Start of EXTRACTED TEXT

Yes, but Adobe has stated, publically, in interviews, and in their financial statement, that Apple users comprise 27% of CS2 users. That's a couple of points higher right now. That's cuts to the core of their portfolio.

While right now, those numbers seem to be going up slowly again. But if they continued to slip, there would come a point where the development costs, support, advertising, etc, would be greater than the gross sales from the product. Most companies cut and run before that. Look what happened with Premier. It almost happened with Elements 4. That was touch and go.
post #248 of 511
Quote:
Originally posted by hmurchison
To Apple's credit if Adobe jumped ship what would happen is that everyone would update their software and likely see what would happen. I know people still, happily, using Photoshop 6 and Quark 4.

I think Apple would have 3 yrs to find a replacement or develop one. I'm not sure how losing Microsoft would affect Macs since Office is important but dual booting would allow you to at least run Office.

End of EXTRACTED TEXT
Start of DATASET EXTRACT

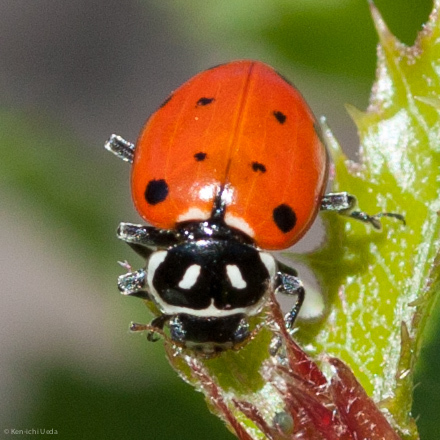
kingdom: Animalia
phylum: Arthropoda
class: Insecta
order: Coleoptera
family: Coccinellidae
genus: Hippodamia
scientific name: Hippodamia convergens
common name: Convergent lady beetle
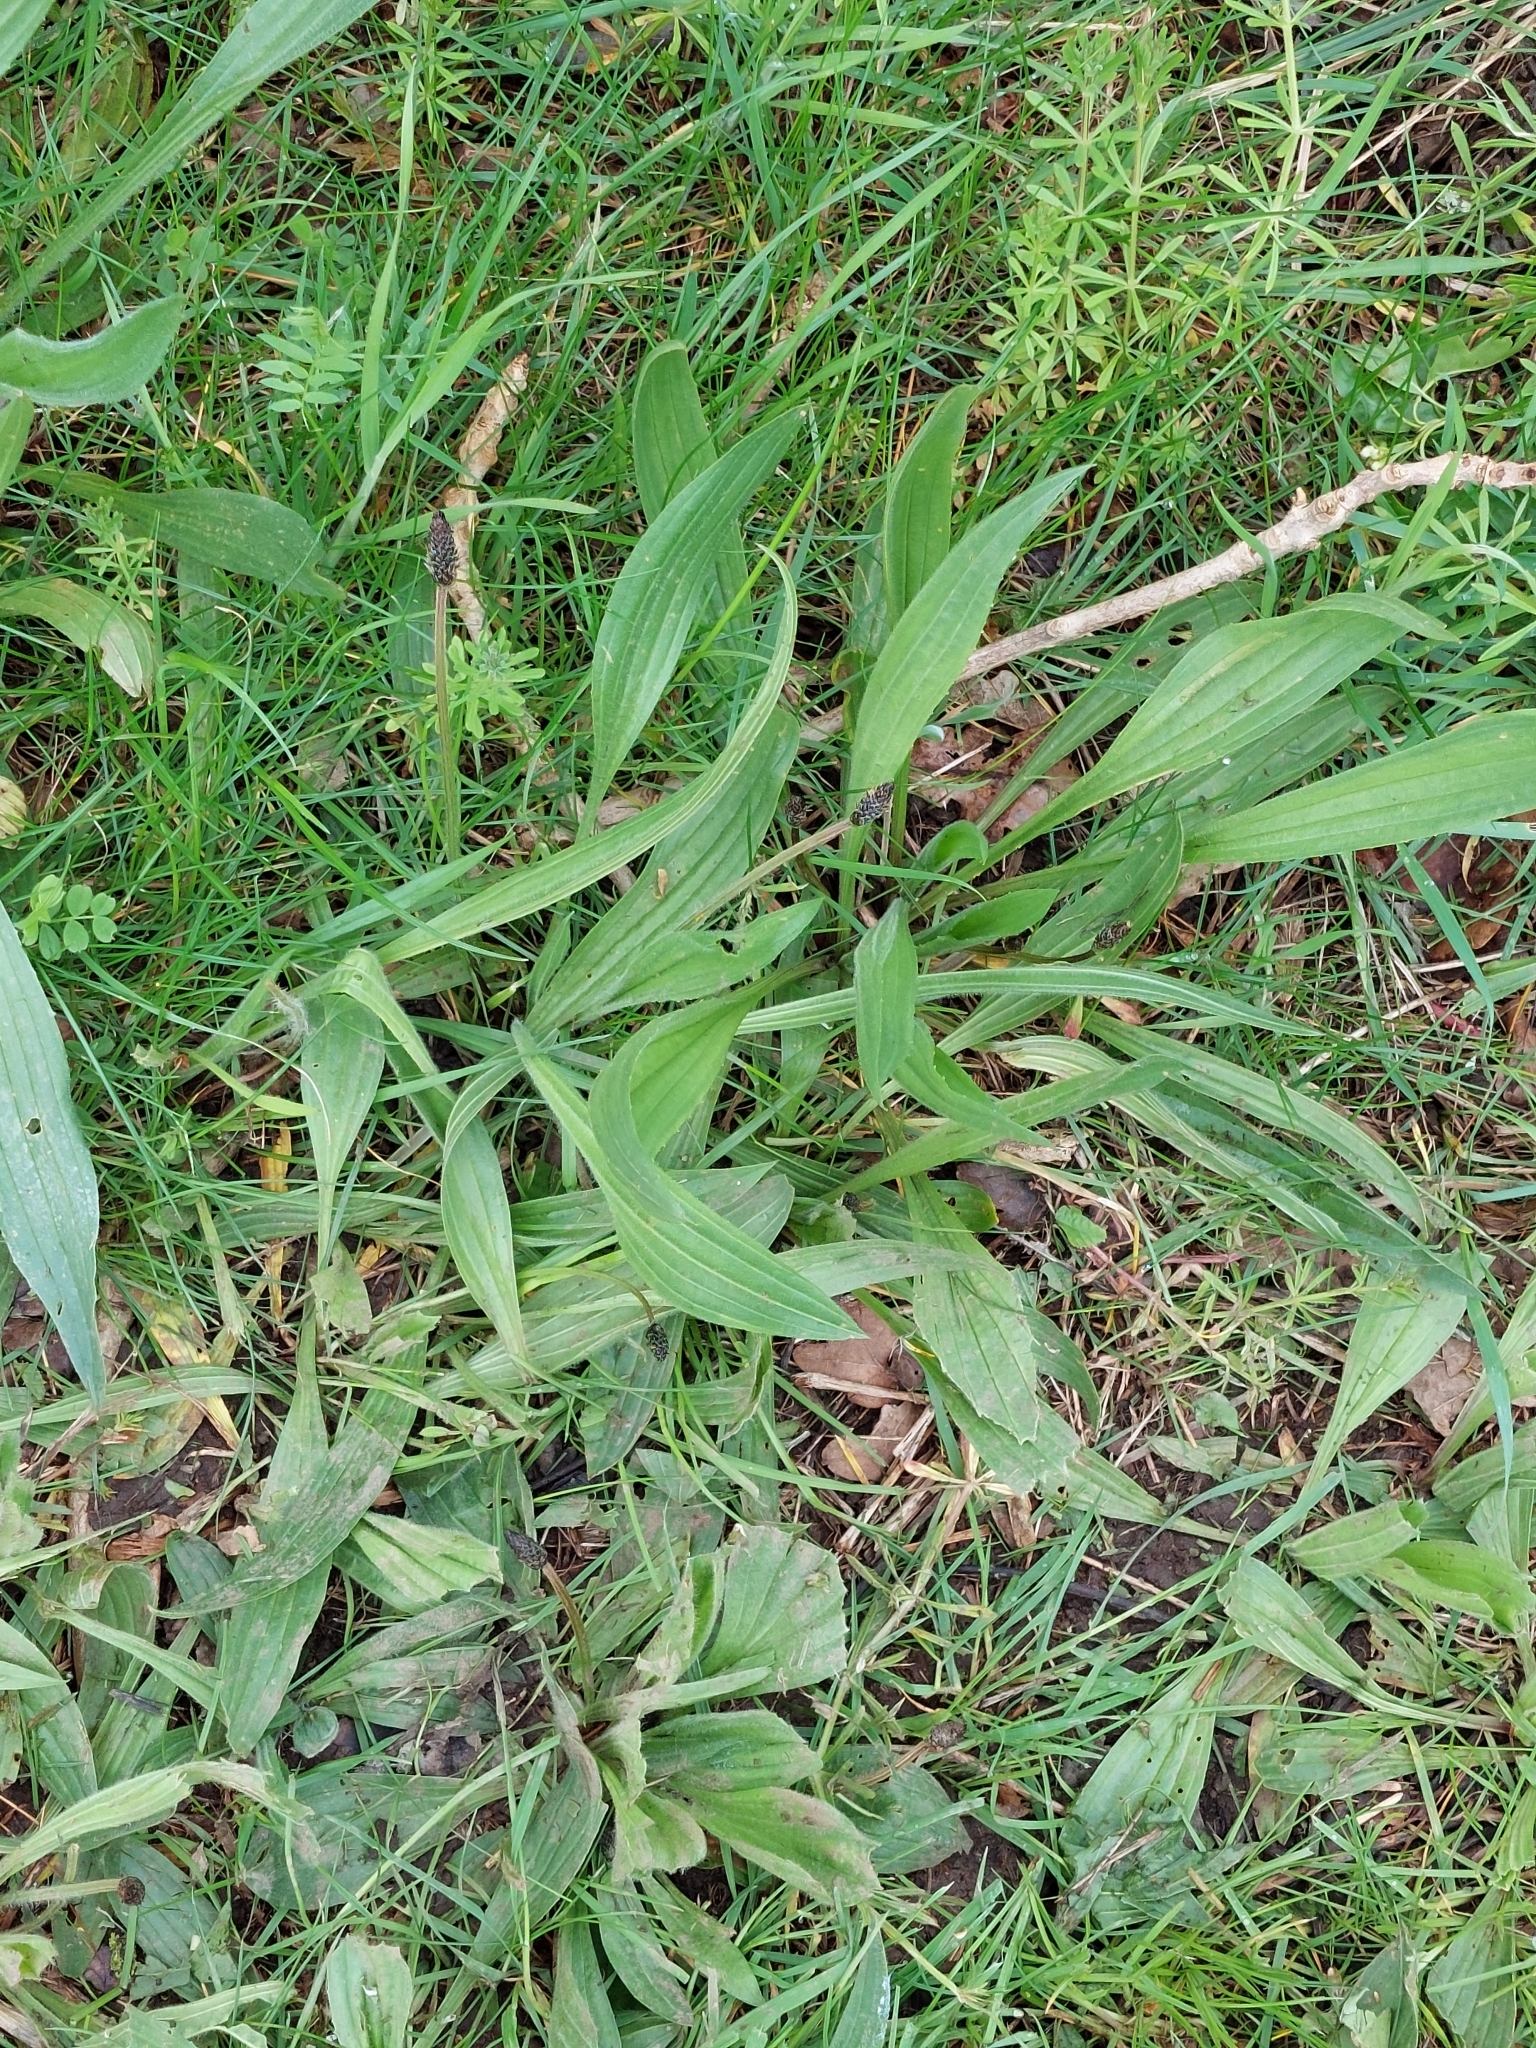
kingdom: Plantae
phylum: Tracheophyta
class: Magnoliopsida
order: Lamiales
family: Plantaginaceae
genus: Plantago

End of DATASET EXTRACT
Start of DATASET EXTRACT

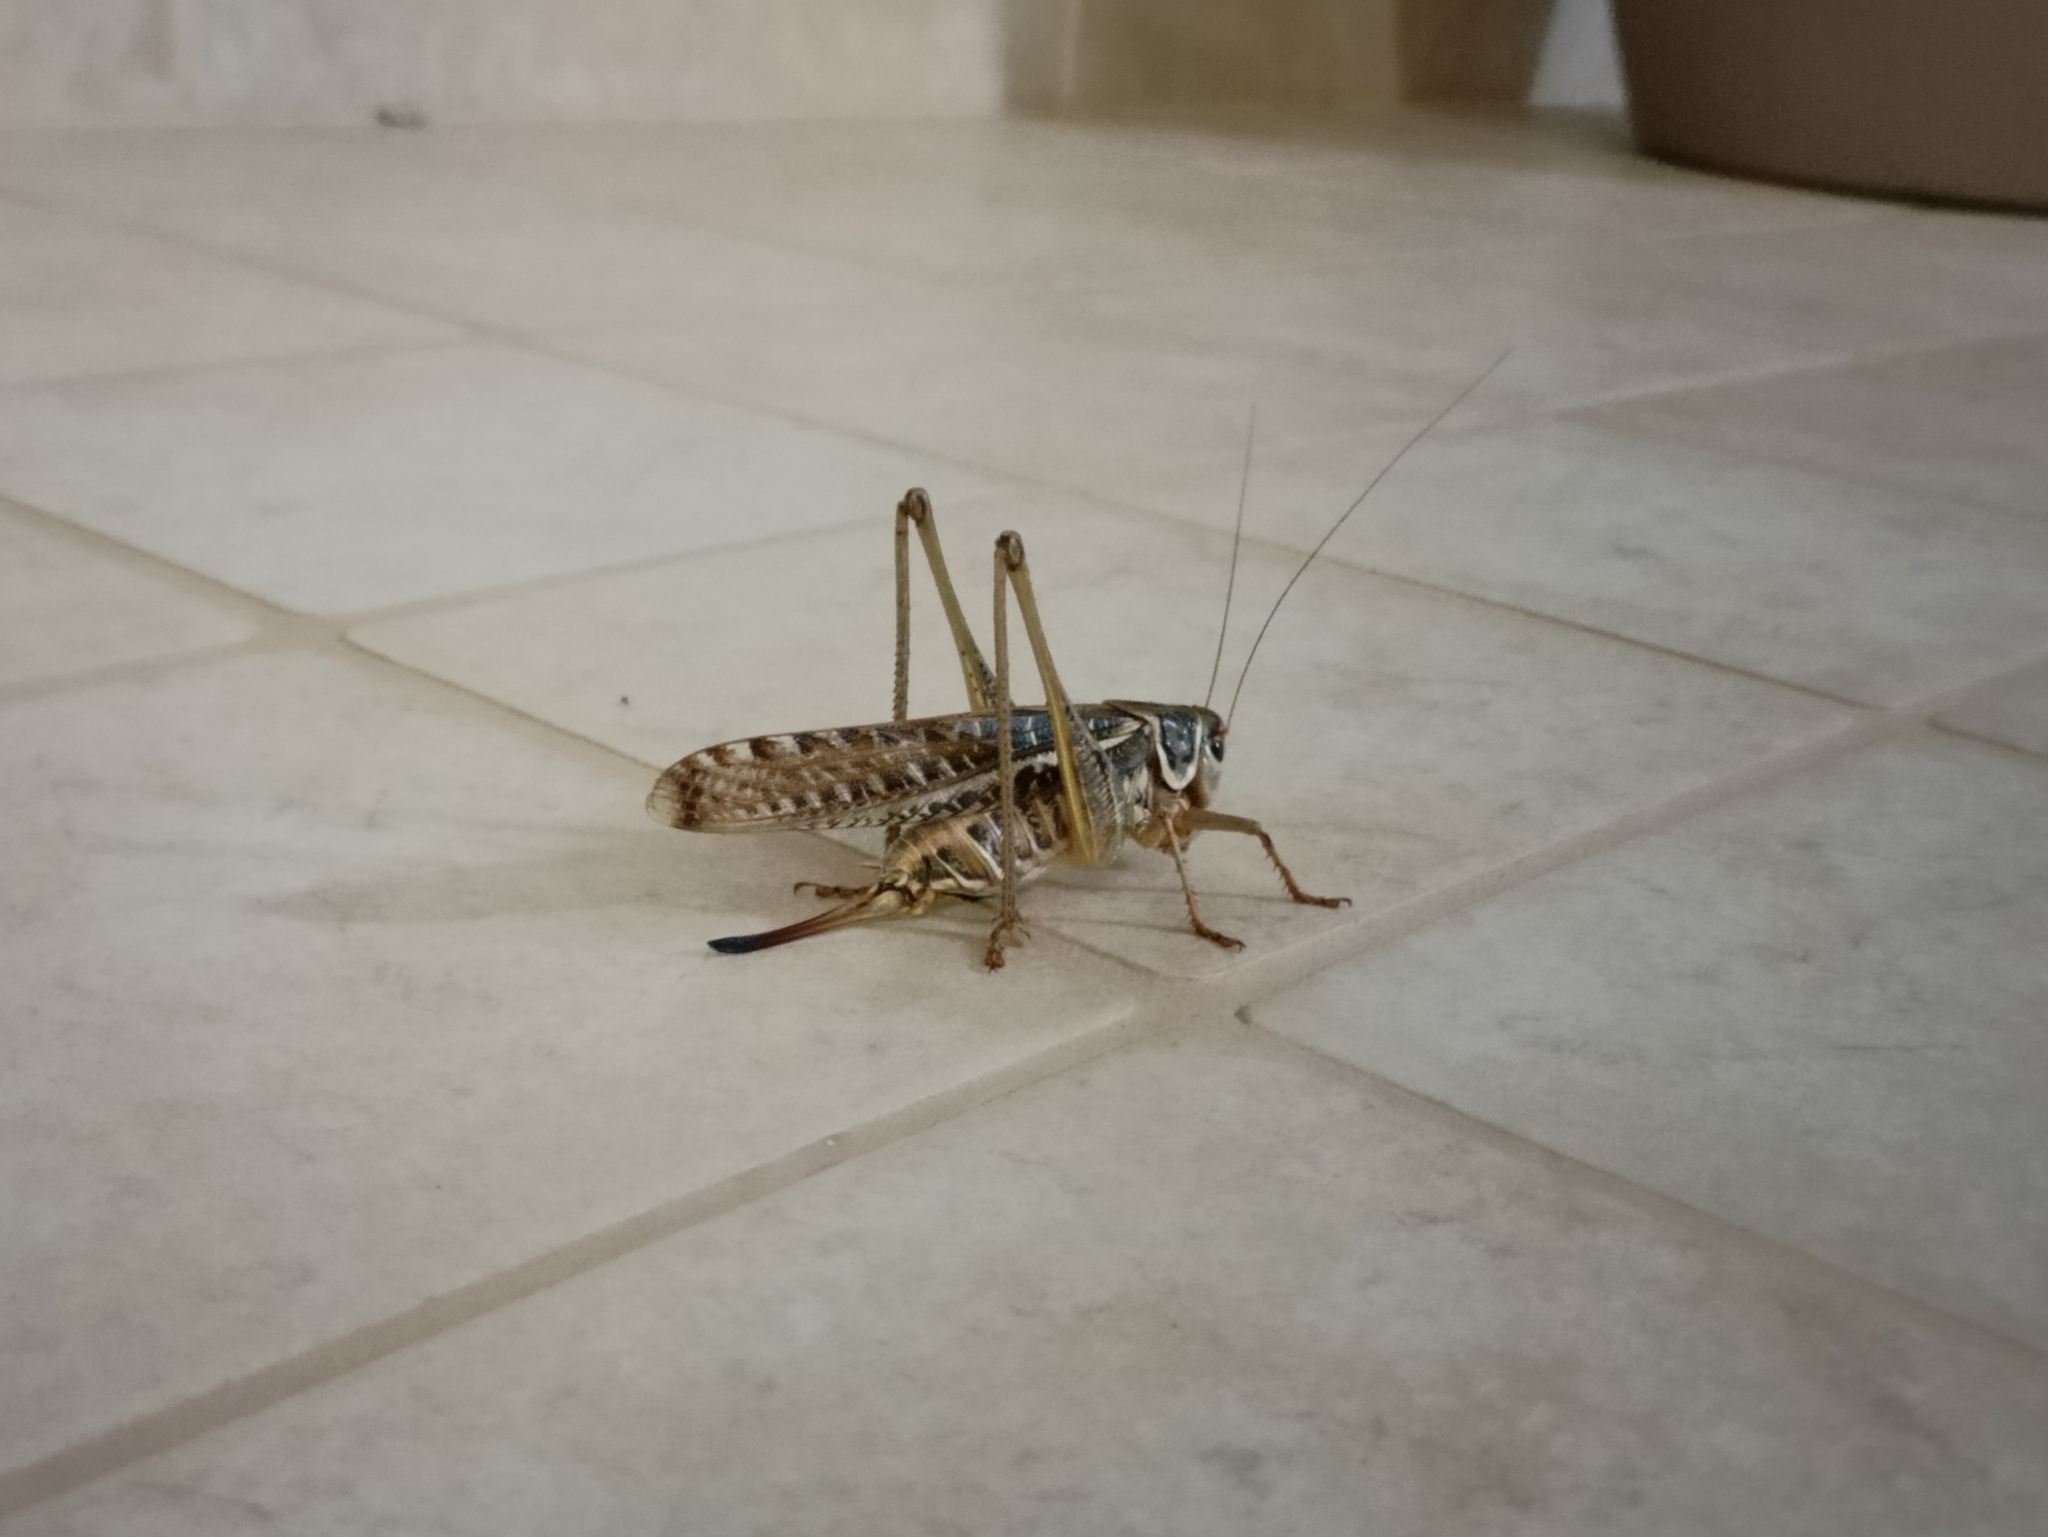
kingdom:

End of DATASET EXTRACT

TASK DESCRIPTION: Quote the forum discussion about Adobe and Apple in full, word for word. The items are separate material, unrelated to the text.

WRITTEN REPLY:
Yes, but Adobe has stated, publically, in interviews, and in their financial statement, that Apple users comprise 27% of CS2 users. That's a couple of points higher right now. That's cuts to the core of their portfolio.

While right now, those numbers seem to be going up slowly again. But if they continued to slip, there would come a point where the development costs, support, advertising, etc, would be greater than the gross sales from the product. Most companies cut and run before that. Look what happened with Premier. It almost happened with Elements 4. That was touch and go.
post #248 of 511
Quote:
Originally posted by hmurchison
To Apple's credit if Adobe jumped ship what would happen is that everyone would update their software and likely see what would happen. I know people still, happily, using Photoshop 6 and Quark 4.

I think Apple would have 3 yrs to find a replacement or develop one. I'm not sure how losing Microsoft would affect Macs since Office is important but dual booting would allow you to at least run Office.